Another solution would be to introduce a cache-like URL. I'm not familiar with the ServiceWorkers, but if you could inspect the request, then on first-load you could assume it's not in Gun and load it immediately. Every point there-after, you redirect that query to Gun. If you need confirmation of whether it's really in Gun, you could check the state of the property for the image URL. If the state is newer than local (which won't exist on first load), then you can fallback.

davide commented 5 years ago

@bugs181 thanks for that last comment!
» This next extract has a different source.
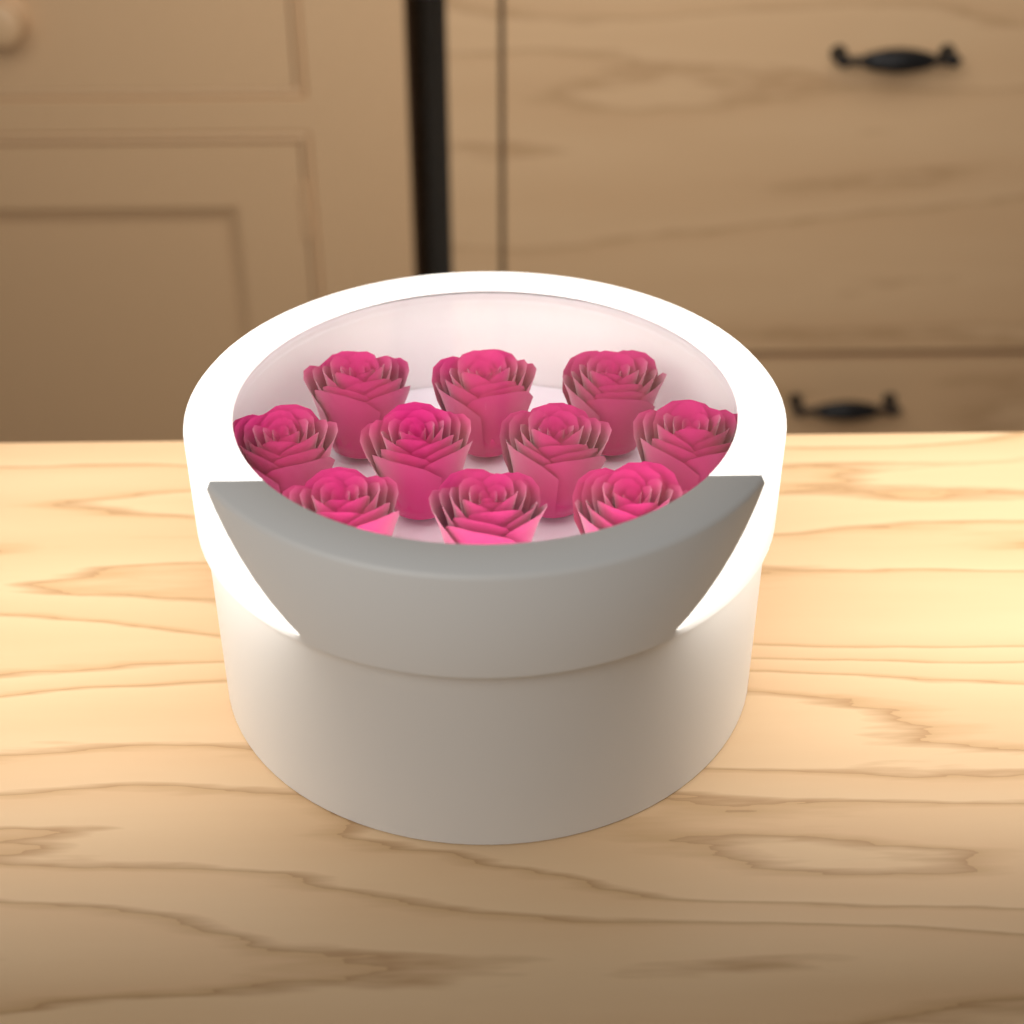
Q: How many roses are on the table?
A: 10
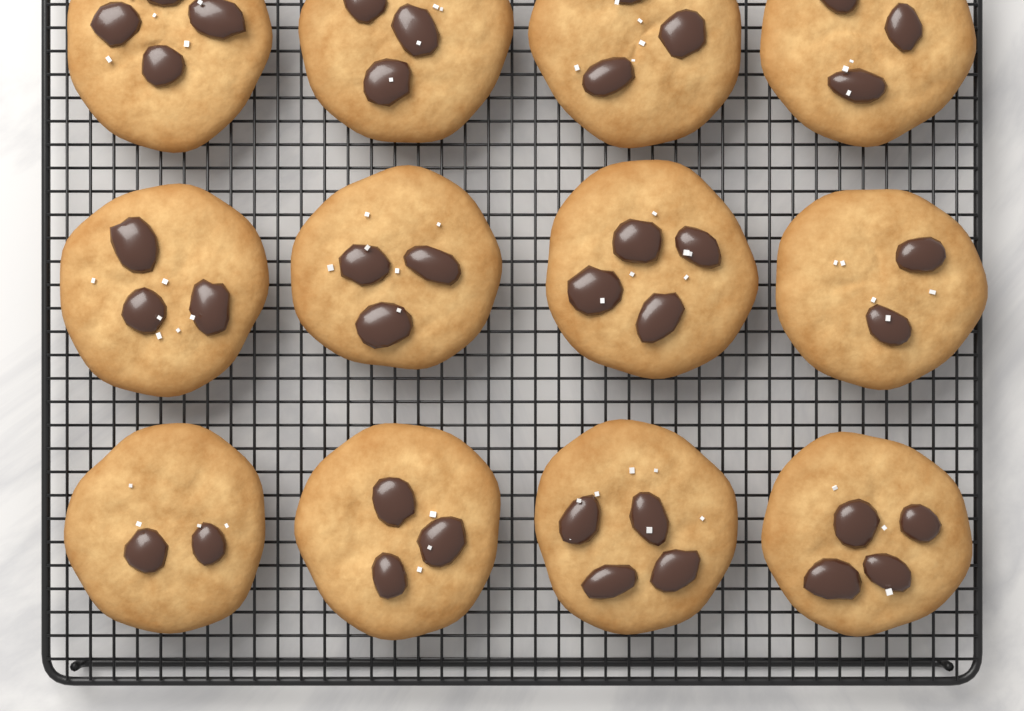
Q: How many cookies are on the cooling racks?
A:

This sentence "assume it's not in Gun and load it immediately" unblocked a partial-solution! :)

We can rely on the synchronous behavior of #once to check if the data is available locally and, if it is, serve it right away. Got a new commit in with this!

With that change things look more deterministic! Here are the new test URLs: https://lego-star-wars-nlablyatnm.now.sh/ https://lego-star-wars-nlablyatnm.now.sh/?FORCE_P2P=true

The key issue now is that #once

The extreme case is when you open a new browser and pass in ?FORCE_P2P=true (which sets a timeout of 9999999). In that case gun db will just hang in there forever.

While exploring this issue I realized that passing in parameters to a ServiceWorker through it's URL path is actually a VERY BAD IDEA: any changes in the parameters actually setups up new ServiceWorkers. I'll have to change the p2p-fetch API to fix this (using message passing to pass in the ServiceWorker configurations).

bugs181 commented 5 years ago

We can rely on the synchronous behavior of #once to check if the data is available locally

Oh. That's even better! Awesome work here. Very exciting stuff.

Instead of using .once you may try the .get(callback) workaround. It's a higher level function and has a few gotchas - but for realtime makes sense to use it in this case.

bugs181 commented 5 years ago

@amark it sounds like @mmalmi uncovered something eerily similar to using .off() and .once() chaining. See https://github.com/amark/gun/issues/685

davide commented 5 years ago

@bugs181 thanks again for your help on this issue!

I abandoned the usage of gun.once() with a timeout and went ahead with a custom "once" implementation using gun.get(key, callback).

With that change p2p-fetch is now working as expected. See it in action here: https://lego-star-wars-rjggyxohoe.now.sh?FORCE_P2P=true

bugs181 commented 5 years ago

Awesome! Yes, sometimes the best course of action is to use the lower level API. I'm glad you were able to come to a solution. Apologies that the API didn't behave as you expected; and that I haven't helped as much as I would of liked. We've all been pretty busy in the Gun community!